Introduction Access to surgical care is an essential element of health-systems strengthening. This study aims to compare two diverse healthcare settings in South Asia and the United States (US).
Methods Patients at the Aga Khan University Hospital (AKUH), Pakistan were matched to patients captured in the US Nationwide Inpatient Sample (US-NIS) from 2009 to 2011. Risk-adjusted differences in mortality, major morbidity, and LOS were compared using logistic and generalized-linear (family gamma, link log) models after coarsened-exact matching.

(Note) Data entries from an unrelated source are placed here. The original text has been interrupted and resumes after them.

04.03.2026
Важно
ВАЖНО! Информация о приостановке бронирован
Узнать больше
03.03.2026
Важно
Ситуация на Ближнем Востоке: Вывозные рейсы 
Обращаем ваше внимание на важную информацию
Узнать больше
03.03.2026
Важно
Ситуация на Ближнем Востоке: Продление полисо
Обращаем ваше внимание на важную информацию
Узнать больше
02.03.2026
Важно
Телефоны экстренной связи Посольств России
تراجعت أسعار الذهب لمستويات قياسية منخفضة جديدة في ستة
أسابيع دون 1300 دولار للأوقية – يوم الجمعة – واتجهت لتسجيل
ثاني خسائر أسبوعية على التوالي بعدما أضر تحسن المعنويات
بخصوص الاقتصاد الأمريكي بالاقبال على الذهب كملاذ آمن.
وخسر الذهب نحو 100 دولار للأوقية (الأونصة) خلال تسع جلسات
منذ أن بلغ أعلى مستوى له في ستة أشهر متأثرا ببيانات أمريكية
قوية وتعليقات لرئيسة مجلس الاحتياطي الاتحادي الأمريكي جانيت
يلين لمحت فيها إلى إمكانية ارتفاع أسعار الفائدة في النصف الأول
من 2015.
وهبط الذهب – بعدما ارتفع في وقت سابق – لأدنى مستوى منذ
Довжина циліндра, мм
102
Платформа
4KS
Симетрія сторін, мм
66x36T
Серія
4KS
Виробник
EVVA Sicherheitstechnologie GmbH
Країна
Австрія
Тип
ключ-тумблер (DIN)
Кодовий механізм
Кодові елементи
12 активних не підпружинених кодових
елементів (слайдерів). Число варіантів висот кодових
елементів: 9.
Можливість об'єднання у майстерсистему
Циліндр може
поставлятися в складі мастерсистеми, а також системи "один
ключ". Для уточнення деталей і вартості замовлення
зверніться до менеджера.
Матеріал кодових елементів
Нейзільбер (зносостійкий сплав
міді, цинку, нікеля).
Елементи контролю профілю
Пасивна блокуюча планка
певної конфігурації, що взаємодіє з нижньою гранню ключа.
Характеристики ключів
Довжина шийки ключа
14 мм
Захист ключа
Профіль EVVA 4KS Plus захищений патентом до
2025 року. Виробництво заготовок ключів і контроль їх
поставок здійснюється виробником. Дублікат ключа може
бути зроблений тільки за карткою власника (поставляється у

Results A total of 2,244,486 patients (n = 4867 AKUH; n = 2,239,619 US-NIS) were included. Of those in the US-NIS, 990,963 (42.5%) were treated at urban-teaching hospitals, 332,568 (14.3%) in rural locations. Risk-adjusted odds of reported mortality were higher for Pakistani patients (OR[95%CI]: 3.80[2.68–5.37]), while odds of reported complications were lower (OR[95%CI]: 0.56[0.48–0.65]). No differences were observed in LOS. The difference in outcomes was less pronounced when comparing Pakistani patients to American rural patients.
Conclusion These results demonstrate significant reported morbidity, mortality differences between healthcare systems. Comparative assessments such as this will inform global health policy development and support.